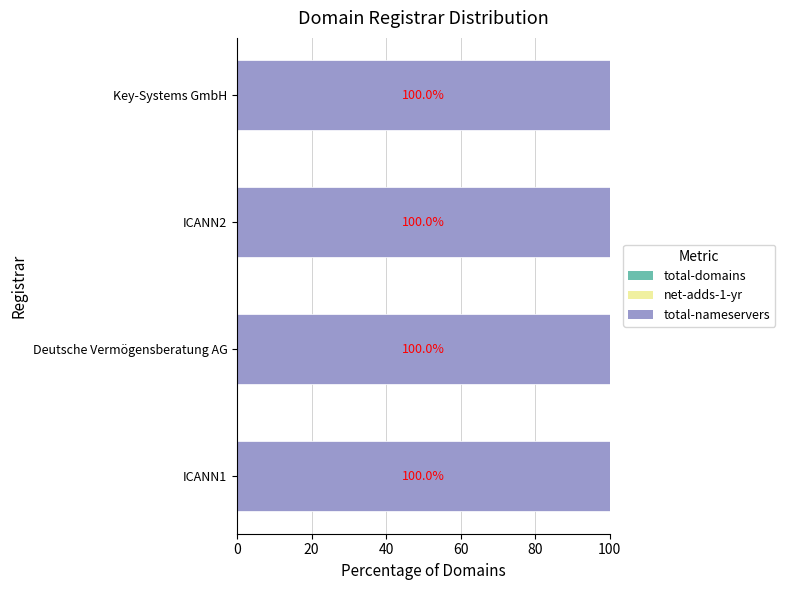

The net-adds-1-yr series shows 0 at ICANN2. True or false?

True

———

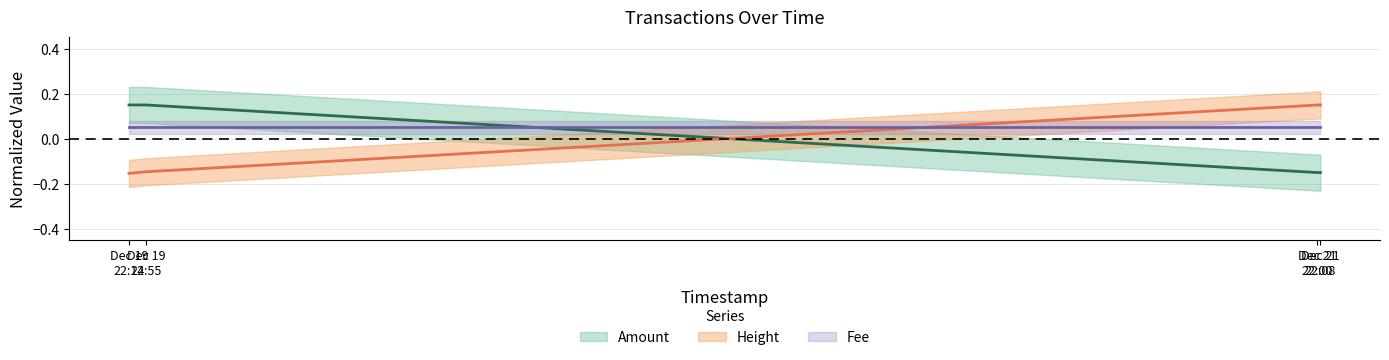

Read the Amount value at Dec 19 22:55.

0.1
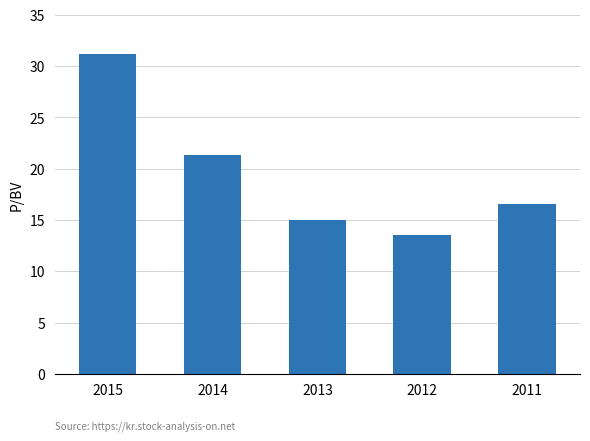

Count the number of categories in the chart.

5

———

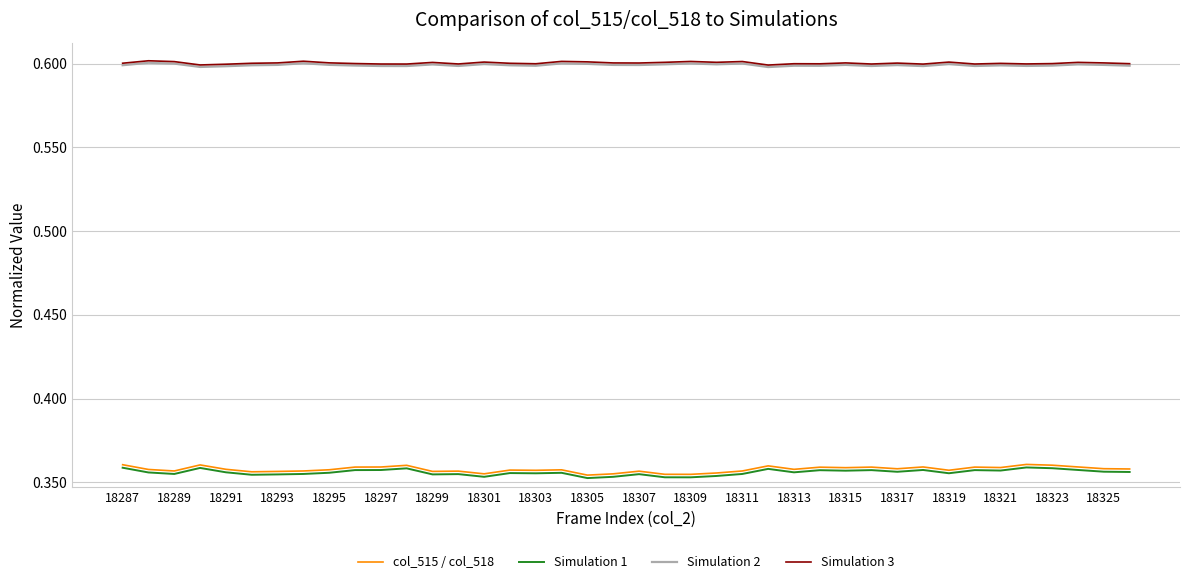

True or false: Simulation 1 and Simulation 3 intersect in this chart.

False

———

*EXERCISE REQUIREMENTS*. Print the listing lines from the one containing "Read the Amount value at Dec 19 22:55." through the one containing "Count the number of categories in the chart.", both included, with no changes, leaving out the pictures.

*WRITTEN RESPONSE*.
Read the Amount value at Dec 19 22:55.

0.1

Count the number of categories in the chart.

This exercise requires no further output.